Söz konusu ikinci tip bölgesel planlamanın amacı, geri kalmış bölgenin sorunlarını azaltmak olabileceği gibi, hızlı sanayileşen yörelerin sorunlarının giderilmesi, göçler yoluyla aşırı nüfuslanan bölgelerde yoğunlaşmanın önlenmesi, zengin yer altı kaynaklarının harekete geçirilmesi veya doğal dengelerin sürdürebilmesi de olabilir.

Bu çalışmanın konusu açısından ele aldığında bölge: şehirden büyük fakat ülke topraklarının tamamından daha küçük olan ve kendine özgü ekonomik, sosyal ve kültürel özellikler taşıyan (Gündüz, 1994, s.3) birden fazla ilin bir araya gelerek oluşturduğu ülkenin alt bölümlerini ifade etmektedir.

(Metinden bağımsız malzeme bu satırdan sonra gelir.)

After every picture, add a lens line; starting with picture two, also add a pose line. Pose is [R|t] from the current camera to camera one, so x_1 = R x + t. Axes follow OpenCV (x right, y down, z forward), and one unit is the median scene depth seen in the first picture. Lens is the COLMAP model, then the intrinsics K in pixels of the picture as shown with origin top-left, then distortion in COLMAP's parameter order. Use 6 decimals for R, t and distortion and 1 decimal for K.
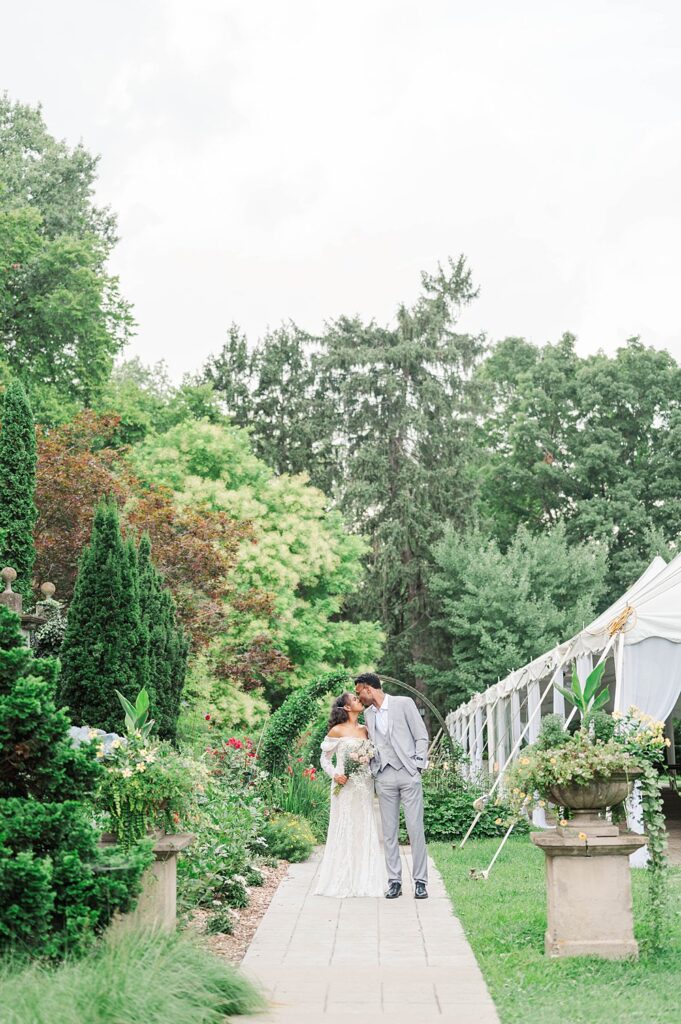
lens RADIAL K [[1788.2, 0, 340.5], [0, 1788.2, 512.0], [0, 0, 1]] dist [-0.003206, 0.158587]
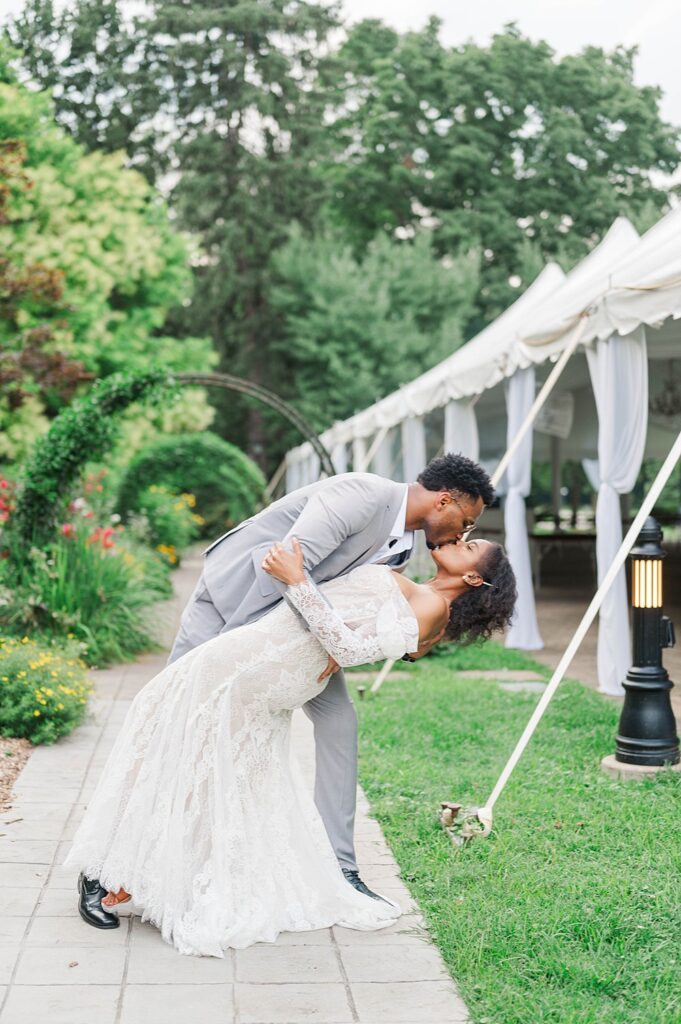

Coğrafi bölge: Fiziki ve beşeri coğrafya özellikleri açısından az da olsa benzerlik gösteren belli büyüklükteki arazi üniteleri ya da coğrafi birliklerdir (Doğanay, 1993, s.98). Coğrafi bölgeler, yeryüzünde doğal ve beşeri özellikleri yönünden genelde bir bütünlük sağlayan büyük alanlardır ki bir anlamda doğal bölgeler ile sosyo-ekonomik bölgelerin sentezidirler (Özçağlar, 2003, s.12). Ekonomistlerden gelen bir görüşe göre de coğrafi bölge,

coğrafi ölçütlere göre aynı özellikleri taşıyan yörelerin gruplaştırılması sonucu elde edilen homojen bölgelerden başka bir şey değildir (Dinler, 2001, s.79).

Sonuç olarak, ‘‘alansal birlik ve mekânsal karşılıklı etkileşim yoluyla belirli coğrafi olaylar, bir alanda benzerlik gösteriyorsa veya bir alan kendi içinde türdeş ise; burası coğrafi bölgedir’’ denilebilir (Özgür, 2010, s.12).